# TASKS TO COMPLETE
(A) Answer these questions about the passage on cache-miss analysis:
(i) What example does the passage give of where references may be concentrated?
(ii) What kind of cache resolves an L2.75 hit?
(iii) Which phase does the passage say is still in progress?
(B) Resume the passage on cache-miss analysis from its last sentence and continue it.

— START OF GIVEN TEXT —

As mentioned above, the goal of this analysis is to pinpoint the sources of performance degradation associated with data references. This is done in three phases.

**Phase 1**. The platform-specific causes of performance degradation are identified. For example, as is true in this study, it may be the case that a high number of L2-cache misses are satisfied by local L3 caches or main memory, rather than by other, local or remote, L2 caches.

**Phase 2.** The concentrated areas of locality of reference are identified. For example, references may be concentrated in the buffer pool.

**Phase 3.** The subroutines, instructions, and/or data structures associated with these areas of locality of reference are identified. For example, a lock variable may be the target of a significant number of these references. (Note that Phase 3 is in progress.)

5.3.1. Phase 1. Figure 3 presents, for both the eightprocessor, i.e., 8-way, and 32-processor, i.e., 32-way, p690, sampled performance monitor event counts that are associated with L2-cache data-load misses. These hit event counts show the distribution of L2-cache data-load misses across the resolution sites of the p690 memory hierarchy. Recall that in this architecture, L2-cache misses can be resolved by a local (on-MCM) L2 cache (L2.5 hit), a remote (off-MCM) L2 cache (L2.75 hit), the local L3 cache (L3 hit), a remote L3 cache (L3.5 hit), or main memory (MEM hit). This data, which is similar for the eight-processor, two-MCM p690 and 32-processor, four-MCM system, identifies the platform-specific causes of performance degradation associated with L2-cache data-load misses, i.e., local L3 caches and main memory dominate as the levels of the p690 memory hierarchy where L2-cache data-load misses are resolved.





**5.3.2.** Phase 2. During Phase 2, the analysis hones in on the concentrated areas of locality of reference. The analysis progresses from a level of the memory hierarchy to a region of the address space, then to segments, pages, and, finally, cache blocks. From cache blocks, the analysis can continue to instructions, data structures, processes, CPUs, etc.

— END OF GIVEN TEXT —
— START OF SUPPLIED MATERIAL —

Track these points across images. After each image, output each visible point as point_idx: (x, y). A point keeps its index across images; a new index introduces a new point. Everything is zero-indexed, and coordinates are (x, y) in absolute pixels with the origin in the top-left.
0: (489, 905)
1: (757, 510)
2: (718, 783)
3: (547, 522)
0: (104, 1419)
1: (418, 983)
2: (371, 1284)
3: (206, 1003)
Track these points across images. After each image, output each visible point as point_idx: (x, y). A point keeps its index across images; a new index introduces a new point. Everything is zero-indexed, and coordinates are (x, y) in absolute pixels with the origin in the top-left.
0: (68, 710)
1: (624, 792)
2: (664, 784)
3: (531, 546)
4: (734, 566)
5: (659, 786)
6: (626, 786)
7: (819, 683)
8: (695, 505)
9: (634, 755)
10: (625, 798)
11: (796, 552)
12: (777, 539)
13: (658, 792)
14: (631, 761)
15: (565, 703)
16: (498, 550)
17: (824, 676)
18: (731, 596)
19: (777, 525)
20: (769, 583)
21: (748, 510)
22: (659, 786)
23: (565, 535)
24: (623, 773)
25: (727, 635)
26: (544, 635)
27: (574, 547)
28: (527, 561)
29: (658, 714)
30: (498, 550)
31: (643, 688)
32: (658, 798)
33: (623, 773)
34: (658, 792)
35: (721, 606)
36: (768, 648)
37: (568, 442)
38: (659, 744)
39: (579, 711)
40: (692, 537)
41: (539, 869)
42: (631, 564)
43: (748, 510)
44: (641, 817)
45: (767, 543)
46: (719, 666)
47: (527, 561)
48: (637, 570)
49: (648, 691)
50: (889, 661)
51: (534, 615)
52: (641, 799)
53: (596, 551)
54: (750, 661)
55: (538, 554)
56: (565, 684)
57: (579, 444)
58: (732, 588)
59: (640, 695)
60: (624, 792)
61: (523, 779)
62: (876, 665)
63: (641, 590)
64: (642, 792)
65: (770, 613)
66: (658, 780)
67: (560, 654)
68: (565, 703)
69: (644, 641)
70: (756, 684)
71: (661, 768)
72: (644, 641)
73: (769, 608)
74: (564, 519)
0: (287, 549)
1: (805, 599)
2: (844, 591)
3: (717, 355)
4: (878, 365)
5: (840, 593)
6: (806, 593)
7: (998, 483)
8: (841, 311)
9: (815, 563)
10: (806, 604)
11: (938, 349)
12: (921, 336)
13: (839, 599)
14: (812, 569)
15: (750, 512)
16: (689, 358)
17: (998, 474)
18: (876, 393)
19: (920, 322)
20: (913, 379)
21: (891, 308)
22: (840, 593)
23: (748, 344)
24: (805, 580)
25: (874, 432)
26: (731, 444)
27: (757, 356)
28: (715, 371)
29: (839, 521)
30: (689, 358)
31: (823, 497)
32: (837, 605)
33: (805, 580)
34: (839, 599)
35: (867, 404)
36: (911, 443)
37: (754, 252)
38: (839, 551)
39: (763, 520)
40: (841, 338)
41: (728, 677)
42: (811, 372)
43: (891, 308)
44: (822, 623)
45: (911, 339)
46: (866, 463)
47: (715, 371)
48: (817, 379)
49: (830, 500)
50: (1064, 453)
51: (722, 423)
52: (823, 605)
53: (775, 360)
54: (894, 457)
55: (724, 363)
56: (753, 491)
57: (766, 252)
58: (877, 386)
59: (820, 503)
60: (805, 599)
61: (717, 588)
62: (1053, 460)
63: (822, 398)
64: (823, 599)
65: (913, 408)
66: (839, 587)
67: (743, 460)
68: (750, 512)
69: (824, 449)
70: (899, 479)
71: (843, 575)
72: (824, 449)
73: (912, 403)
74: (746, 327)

— END OF SUPPLIED MATERIAL —

# TASK RESULTS
(A)
(i) The buffer pool.
(ii) A remote (off-MCM) L2 cache.
(iii) Phase 3.

(B)
**Regions of the Address Space – Local L3 Caches**: As shown in Figure 3, data-load hits in local L3 caches, rather than hits in either local or remote L2 caches, appear

to be one of the main factors affecting the performance of TPC-C running on the p690. Thus, we first explore the reason for this.

Figures 4 and 5 depict, for the eight- and 32processor systems, respectively, the L3-cache hit percentages for the eight most-referenced regions of the TPC-C address space; note that the eight regions are the same for both data sets. Due to errors during the collection of the sampled event traces for the L2-cache data load misses that are resolved in the L3 cache for the 32-processor p690 configuration, the event traces for only 19, rather than 32, processors were successfully collected. As such, the 32-processor data set is based on only 19, rather than 32, event traces. Despite this, the two data sets expose similar data-load behavior in the L3 caches.



Figure 4. Distribution of TPC-C local L3-cache data-load hits across address regions of the eight-processor p690



### Figure 5. Distribution of TPC-C local L3-cache data-load hits across address regions of the 32processor p690 (traces of only 19 CPUs are represented)

The light-colored *Hit\_% bar* for a region is calculated by dividing the number of references to the region by the total number of references to the level of the memory hierarchy under study, in this case, local L3 caches. By examining the region Hit\_% bars, we see that for both the eight- and 32-processor systems the Data,BSS,Heap and buffer pool regions clearly are the hardest hit at this level of the hierarchy.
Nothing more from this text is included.